Tom eventually gazed down at Autie. Custer was still breathing, but his eyes were half closed, as if he were asleep. Only the whites of his eyes showing. Sleeping through these last few minutes. Quickly Tom pulled all three pistols from his belt and checked them for live rounds. Replacing some spent cartridges, young Tom put one back in the holster, one in his belt, and the third he clutched in his sweaty hand.

Lord, the soft, pliant breasts I’ve held with this hand, he thought, staring down at it dirty, bloody now. What pleasure you gave the girls, Tommy lad. No more of that now.

Certain as the sun baked the back of his neck, Tom would see that the last two bullets weren’t used on the Indians. He’d learned enough from Indian warfare to know that. Two bullets. One for Autie, one for himself.

Lord, am I crying? Shit! I’ve never cried. Not even at Saylor’s Creek when half my face was blown off in that charge for the flag. I had to do it, goddammit! That artillery position was chewing Autie’s cavalry to pieces. Crying?

He sighed and fought for control. He didn’t want to cry in front of the men. Not now. Jesus, is it noisy here! Just listening to the sound of these few men on the hill. To the south Keogh was down to—

Hell, Myles has four men left.

Cooke was firing off into a pocket of some snipers to the west and still doing some damage. Christ, Billy had only two others still with him now.

Down the west slope in front of Tom sat perhaps a dozen more of his men nestled behind the bodies of comrades or horse carcasses. Up here he felt so alone … so goddamned alone. Then he looked down at Autie’s unruly straw mustache and sunburned freckled cheeks. And suddenly he didn’t feel so alone anymore.

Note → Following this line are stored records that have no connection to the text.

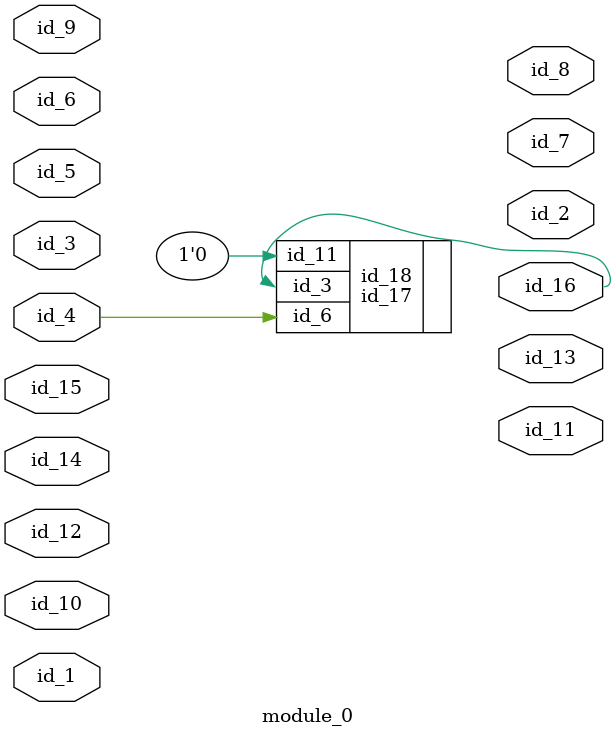
<source format=v>
`timescale 1ps / 1ps
module module_0 (
    id_1,
    id_2,
    id_3,
    id_4,
    id_5,
    id_6,
    id_7,
    id_8,
    id_9,
    id_10,
    id_11,
    id_12,
    id_13,
    id_14,
    id_15,
    id_16
);
  output id_16;
  input id_15;
  input id_14;
  output id_13;
  input id_12;
  output id_11;
  input id_10;
  input id_9;
  output id_8;
  output id_7;
  input id_6;
  input id_5;
  input id_4;
  input id_3;
  output id_2;
  input id_1;
  id_17 id_18 (
      .id_6 (id_4),
      .id_11(1'b0),
      .id_3 (id_16)
  );
endmodule

</source>
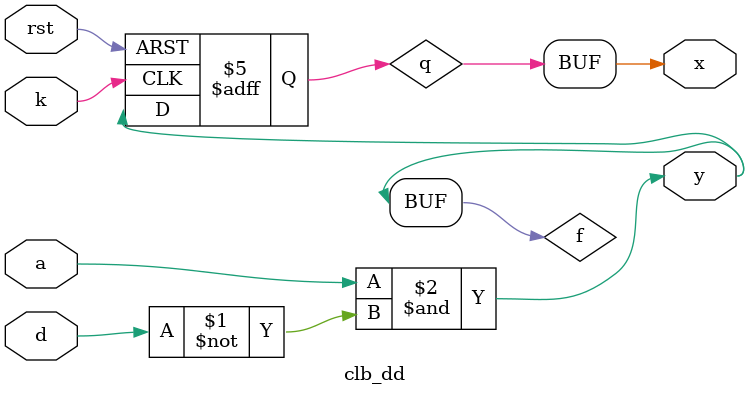
<source format=v>
module clb_dd(
	input a,
	input d,
	input k,
	input rst,
	output x,
	output y
);

	wire f;
	reg q;
	
	assign f = a & ~d;
	
	always @(posedge k, negedge rst) begin
		if (rst == 1'b0) begin
			q <=1'b0;
		end else begin
			q <= f;
		end
	end
	
	assign x = q;
	assign y = f;

endmodule

</source>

Up here right near the top of Autie’s goddamned hill.

He tried to spit. Nothing but cotton balls in his mouth now.

Shit! Can I make it to the top? Can I?

Custer wanted Tom to drag him to the top. He had always done what Autie wanted him to do. From their earliest days as kids in Ohio right up to courting the proper girl—that Agnes Bates from Monroe last summer at Lincoln. He had always done just what Autie wanted, and he always would.

Autie … oh, Autie! You were always the fair-haired boy in town, the hero—even as kids. The one we were told to be like. And I was always the younger brother—trying to live at the edge of your bright light. It wasn’t fair, Autie!